* [PROMPT]:
Continue the documentation page on the Inference Server from the point where it stops.

* [PASSAGE PROVIDED]:
BEGIN
Skip to content

Inference

Overview

The Inference Server provides Large Language Model (LLM) inference capabilities for the basebox AI platform. It hosts and serves LLM models for text generation, chat completions, and other AI-powered features. The service typically requires GPU acceleration for optimal performance.

Deployment

The Inference Server is deployed via Helm chart to Kubernetes clusters with GPU support.

Helm Chart Configuration

Basic Settings

Parameter Default Description
replicaCount 1 Number of inference server pod replicas
image.repository gitea.basebox.health/basebox-distribution/inference Container image repository
image.pullPolicy IfNotPresent Image pull policy
image.tag latest Image tag to deploy
fullnameOverride inference Override the full name of the deployment

Service Configuration

Parameter Default Description
service.type ClusterIP Kubernetes service type
service.port 8080 Service port

Resource Management

Parameter Default Description
resources {} CPU/memory/GPU resource requests and limits
autoscaling.enabled false Enable horizontal pod autoscaling
autoscaling.minReplicas 1 Minimum number of replicas
autoscaling.maxReplicas 100 Maximum number of replicas
autoscaling.targetCPUUtilizationPercentage 80 Target CPU utilization for scaling

Health Checks

Parameter Default Description
livenessProbe {} Liveness probe configuration (disabled by default)
END
* [DATA RECORDS]:
BEGIN
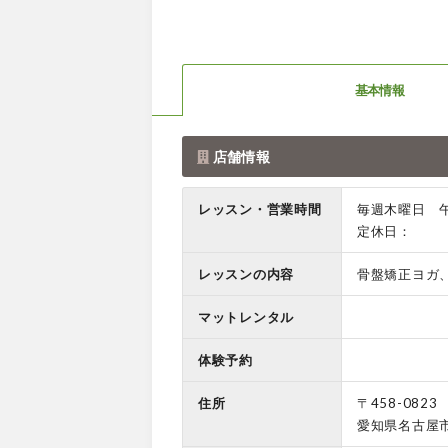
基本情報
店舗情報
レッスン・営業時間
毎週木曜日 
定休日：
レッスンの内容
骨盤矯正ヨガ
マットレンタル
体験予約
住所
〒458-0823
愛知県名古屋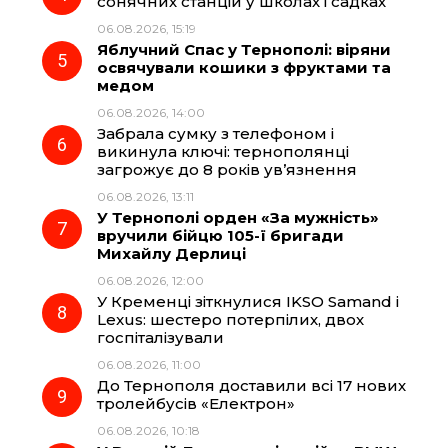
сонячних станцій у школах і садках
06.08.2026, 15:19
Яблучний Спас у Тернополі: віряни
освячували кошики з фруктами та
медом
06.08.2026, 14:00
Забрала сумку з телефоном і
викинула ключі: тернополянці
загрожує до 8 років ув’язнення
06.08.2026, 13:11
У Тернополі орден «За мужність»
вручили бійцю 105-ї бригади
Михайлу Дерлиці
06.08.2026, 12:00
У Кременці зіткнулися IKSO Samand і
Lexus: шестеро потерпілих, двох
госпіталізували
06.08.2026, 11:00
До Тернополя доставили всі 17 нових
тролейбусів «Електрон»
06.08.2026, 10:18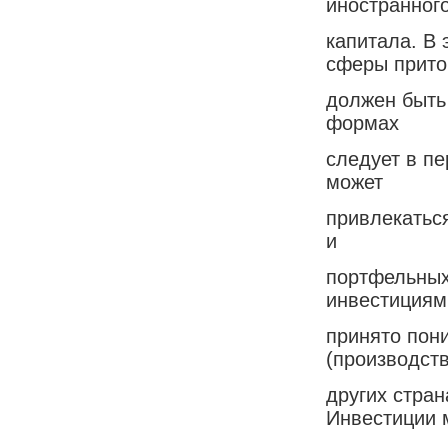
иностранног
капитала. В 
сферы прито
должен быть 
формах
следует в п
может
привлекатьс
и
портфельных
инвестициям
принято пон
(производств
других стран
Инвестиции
END
* [ANSWER TO THE PROBLEM]:
readinessProbe {} Readiness probe configuration (disabled by default)

Environment Variables

Core Configuration

Variable Default Description
API_KEY Required API key for authentication
HOSTNAME 0.0.0.0 Server hostname to bind to
PORT 8080 Server port

Model Configuration

Variable Default Description
MODEL_ID meta-llama/Llama-3.1-8B-Instruct HuggingFace model identifier
MAX_INPUT_TOKENS 16000 Maximum input token length
HF_TOKEN Required HuggingFace API token for model downloads

GPU Configuration

Variable Default Description
NUM_GPUS 1 Number of GPUs to use
SHM_SIZE 16gb Shared memory size for GPU operations

Cache Configuration

Variable Description
NUMBA_CACHE_DIR Numba JIT compilation cache directory
TRITON_CACHE_DIR Triton kernel cache directory
HF_HOME HuggingFace home directory (optional)
TRANSFORMERS_CACHE Transformers model cache directory (optional)
HF_HUB_OFFLINE Enable offline mode (use cached models only)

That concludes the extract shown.